Good News for 'Happy Retreat'
Actor Richard Dreyfuss to Help Save Washington Family Mansion
By Ariel Cohen | Online Only | Oct 12, 2011
Last month, following years of efforts to save the 1780 mansion where George Washington's brother and his family once lived, Academy Award-winning actor Richard Dreyfuss confirmed that his Dreyfuss Initiative will help to protect the property known as Happy Retreat. At an announcement Sept. 17, Dreyfuss committed to partnering with the Friends of Happy Retreat, a nonprofit group formed in 2006, to purchase the house and 12.2 surrounding acres. His initiative, a civics education program, will eventually occupy the top floor of the manor.
"One of the reasons we are so excited about this is because it is such a great compatible use for the property," stated Nell Ziehl, Program Officer at the Southern Field Office of the National Trust for Historic Preservation. "Houses and museums all over the country are struggling, so this is sort of the perfect marriage between a historic and academic function."

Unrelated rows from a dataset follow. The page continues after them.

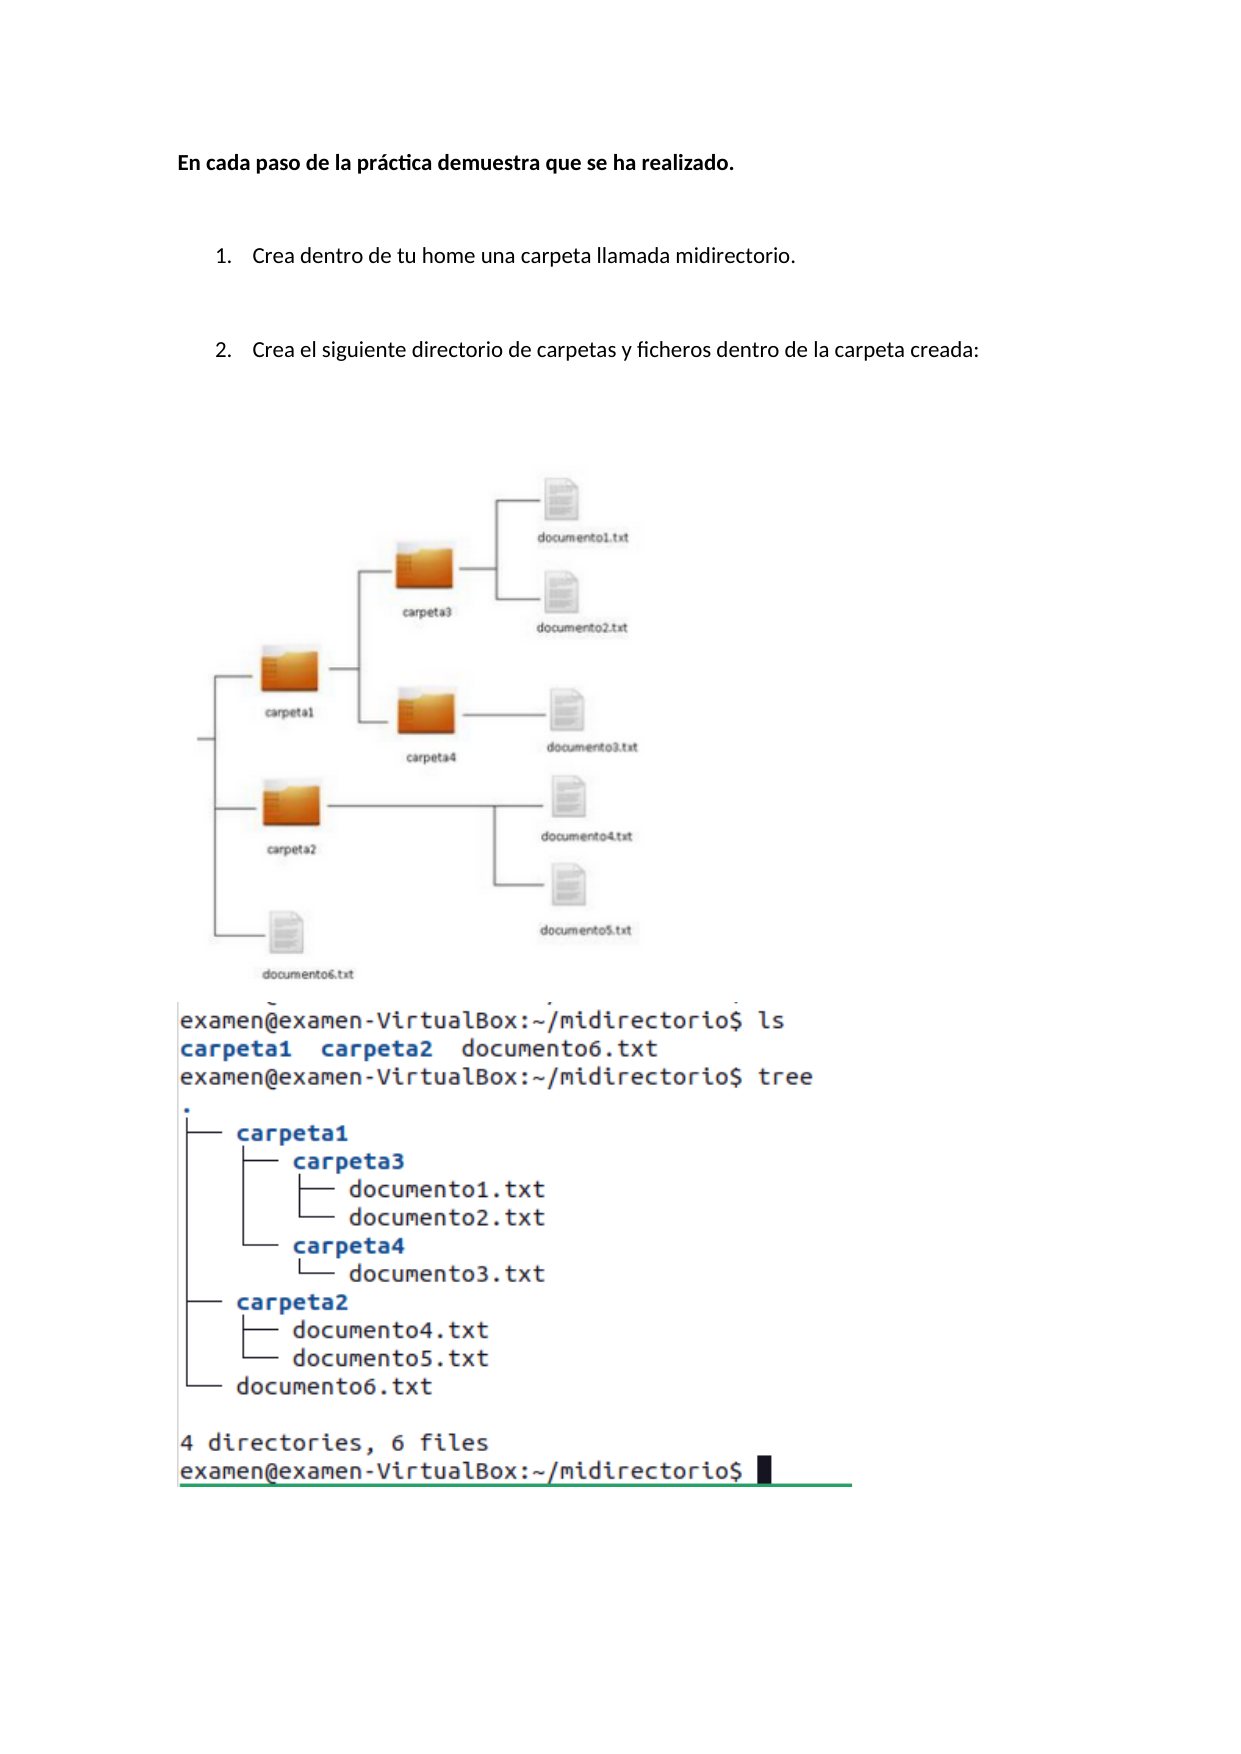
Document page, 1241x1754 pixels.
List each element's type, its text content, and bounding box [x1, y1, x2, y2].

picture [177, 428, 756, 984]
text En cada paso de la práctica demuestra que se ha realizado. [177, 148, 1063, 176]
picture [177, 1002, 853, 1487]
list Crea dentro de tu home una carpeta llamada midirectorio. [215, 241, 1063, 269]
list Crea el siguiente directorio de carpetas y ficheros dentro de la carpeta creada: [215, 335, 1063, 363]
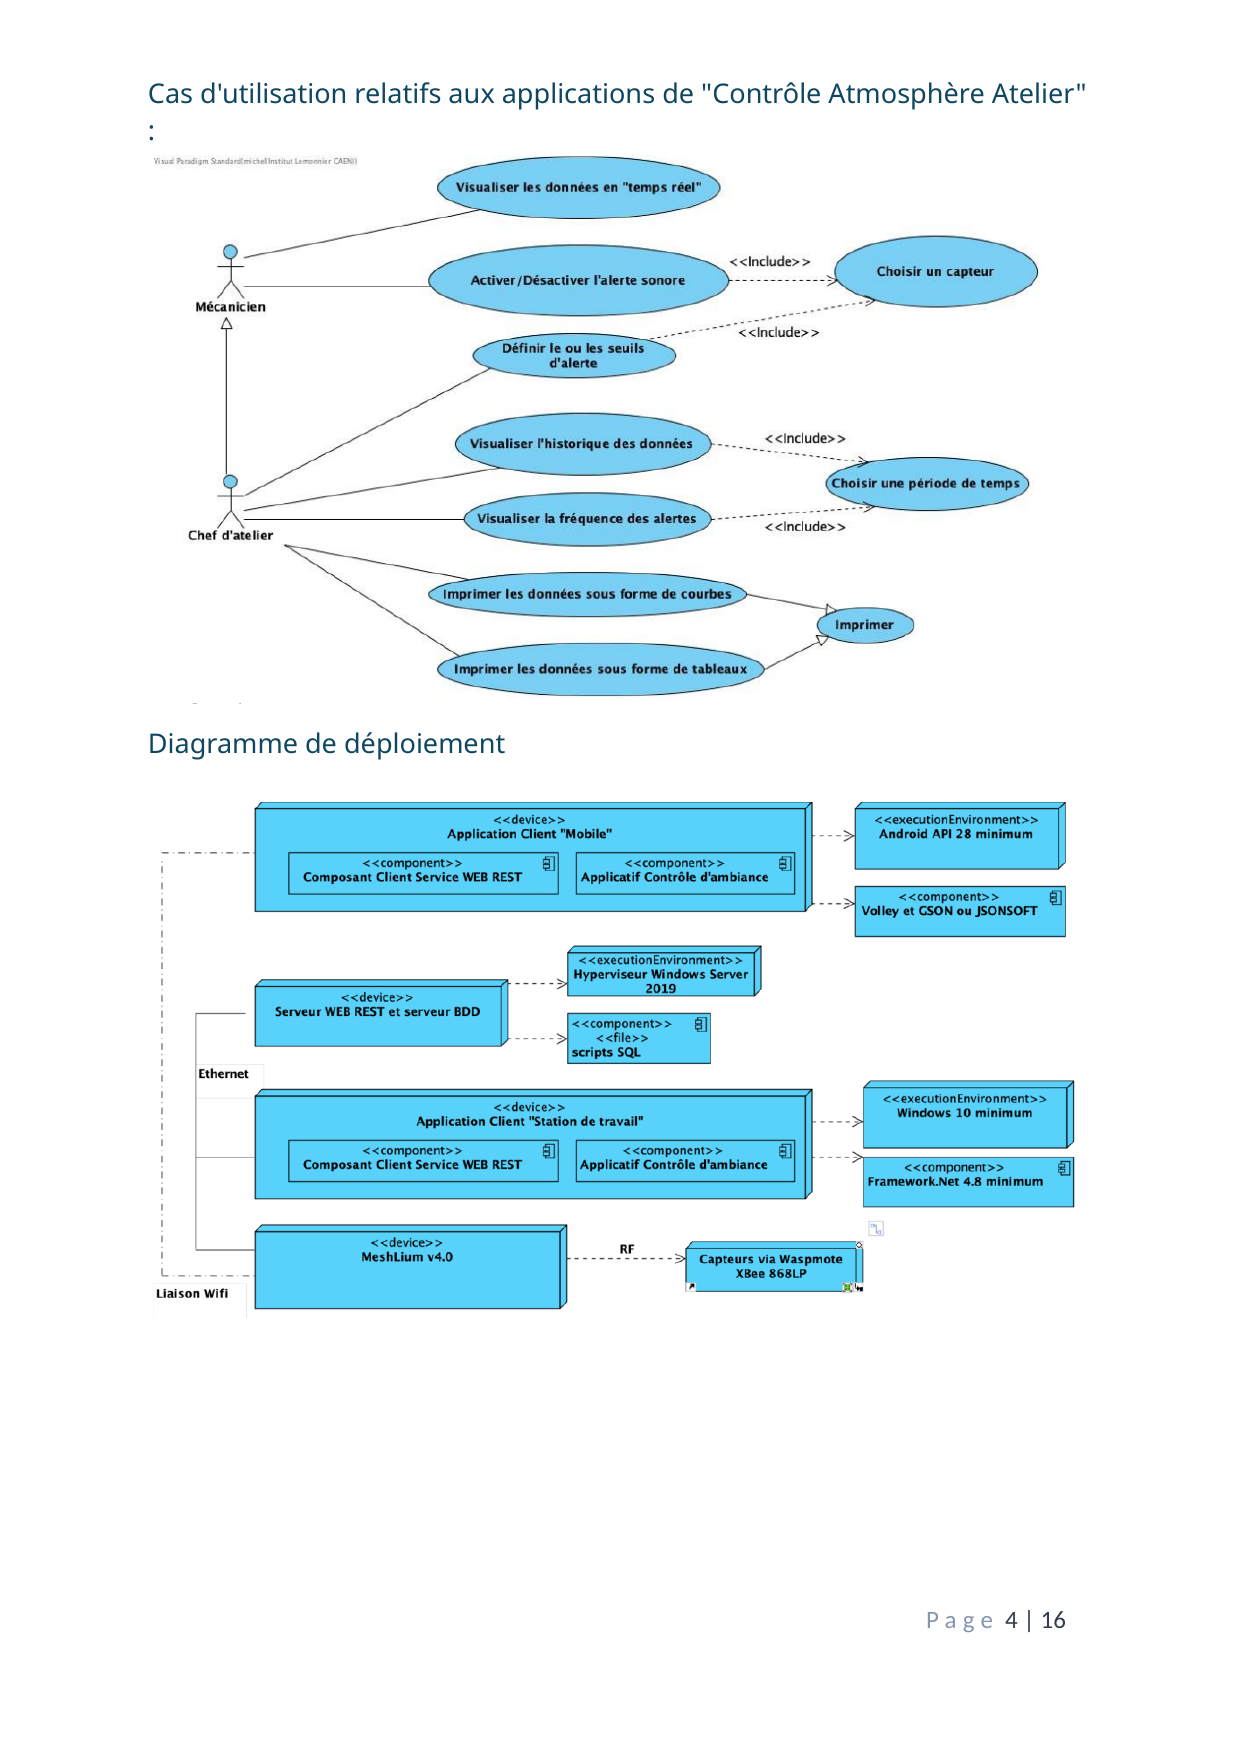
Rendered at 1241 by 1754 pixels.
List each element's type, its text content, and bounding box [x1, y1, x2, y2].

subtitle Diagramme de déploiement [148, 724, 1093, 761]
subtitle Cas d'utilisation relatifs aux applications de "Contrôle Atmosphère Atelier" : [148, 75, 1093, 149]
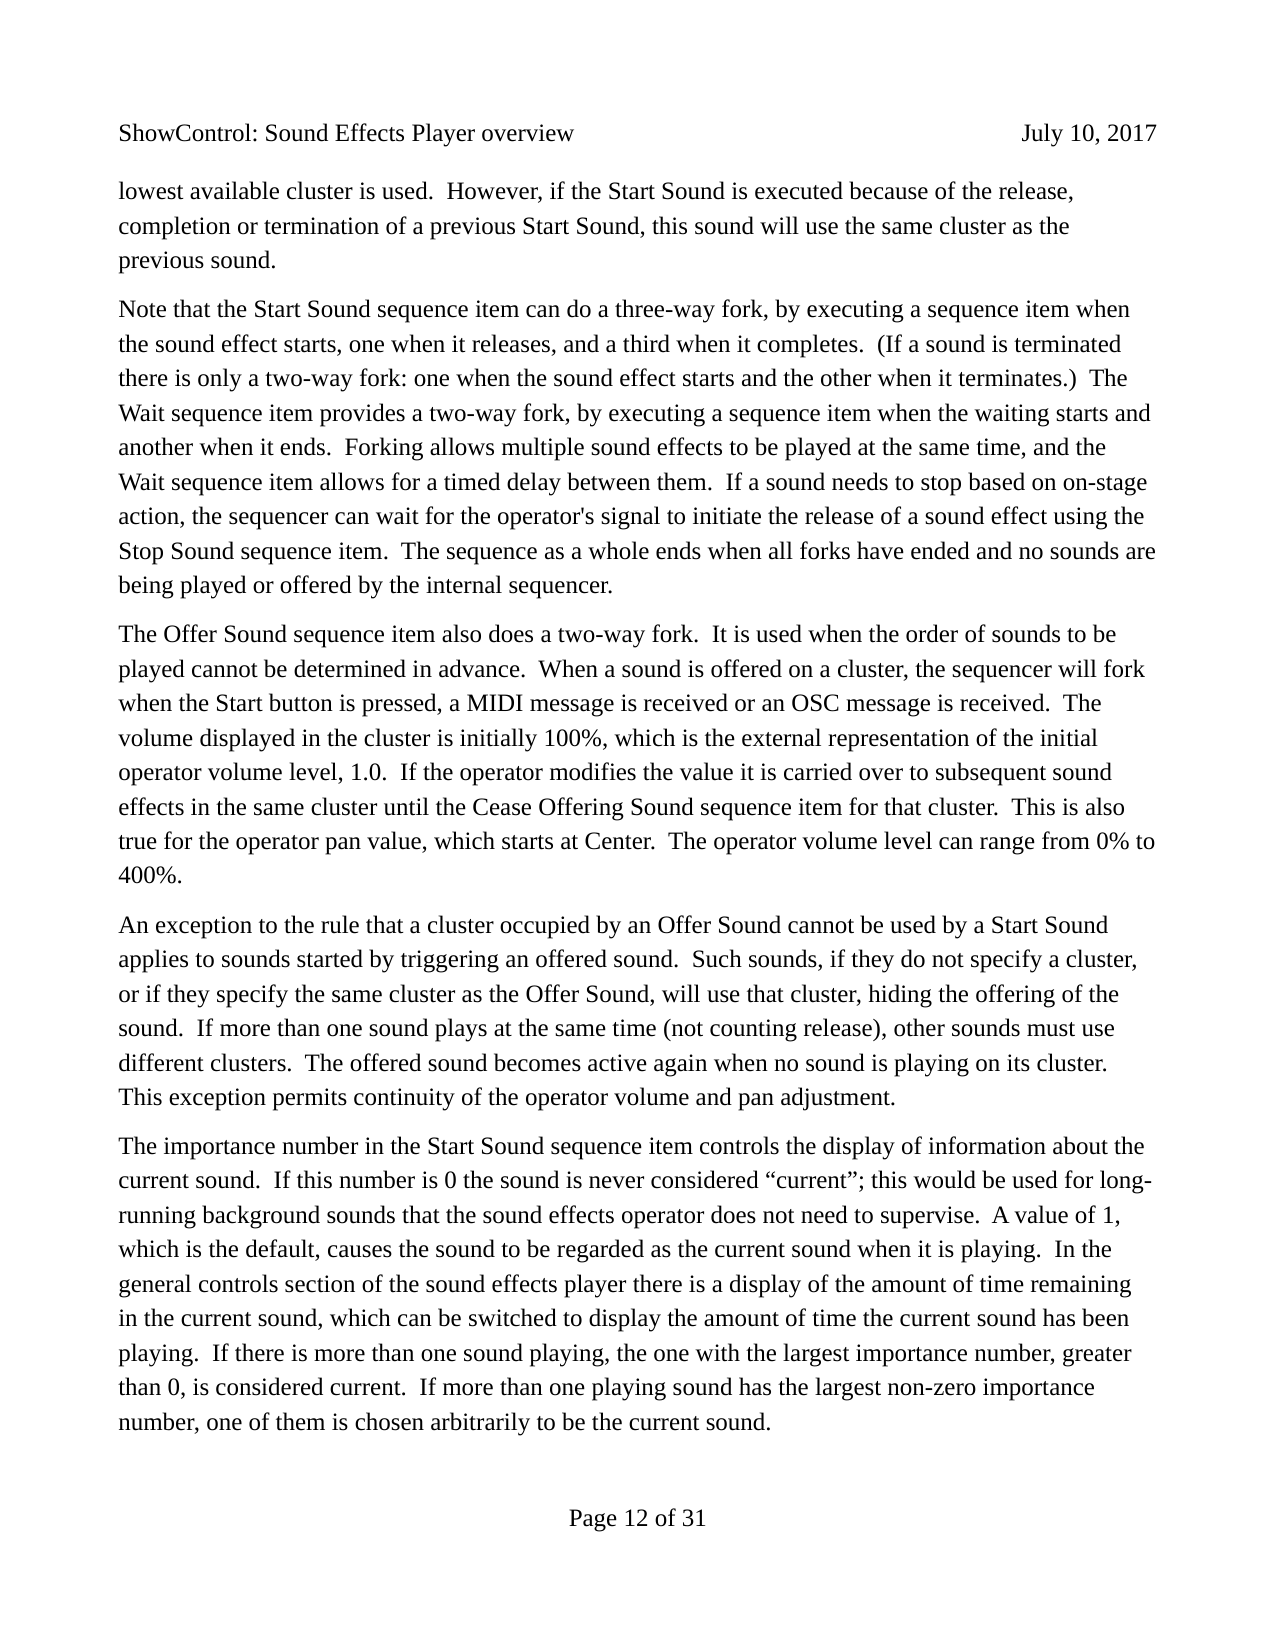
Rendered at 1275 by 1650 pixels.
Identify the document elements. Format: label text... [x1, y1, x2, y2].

In 1780, Charles Washington, the First President's younger brother, arrived in what is now Jefferson County, W. Va. After receiving a land inheritance from his half-brother Lawrence, Charles built a Classical Revival-style mansion, and named his new estate Happy Retreat. In 1786, 80 acres near the manor was chartered as Charles Town.
Charles Washington lived in the house until his death in 1799; he and his wife, Mildred, were both buried on the property. Following the Washington family's residence, the manor continued to serve as a private residence. Later owners added a series of additions to the original structure.
Today, according to local assessors, the house and property might sell for as much as $1.2 million. But the historic structure requires an estimated $1.5 million in restoration.
The Friends of Happy Retreat was formed to address growing concerns about the house's condition and its vulnerability to development. But not even inclusion on the Preservation Alliance of West Virginia's 2010 most-endangered list helped attract the financial support necessary to reach the group's goals, which include buying and restoring the house.
Then, in June, Dreyfuss and the Dreyfuss Initiative stepped forward. The Initiative was looking for property for the new George Washington Institute on the Enlightenment—a place where scholars and students could research the nation's Founding Fathers, Enlightenment-era ideas, and the American Revolution. Happy Retreat fit the bill.
"We are 100 percent committed to purchasing the property," says Scot Faulkner, executive director of the Dreyfuss Initiative. Sources close to Dreyfuss say the actor has volunteered to host fundraising events to raise $1 million in needed support. On Sept. 17, he appeared at a ceremony in Charles Town and told the crowd, "We need your money so that we can buy this property and create something that has never existed before in this country."
The National Trust for Historic Preservation has advocated placing an easement on the house to protect the historically significant structure.
"I'm very pleased that the Dreyfuss folks have recognized the value of the property for its role in American history," said former president of the Happy Retreat Foundation, Curt Mason. "We think it's an important part of the Washington family history in West Virginia."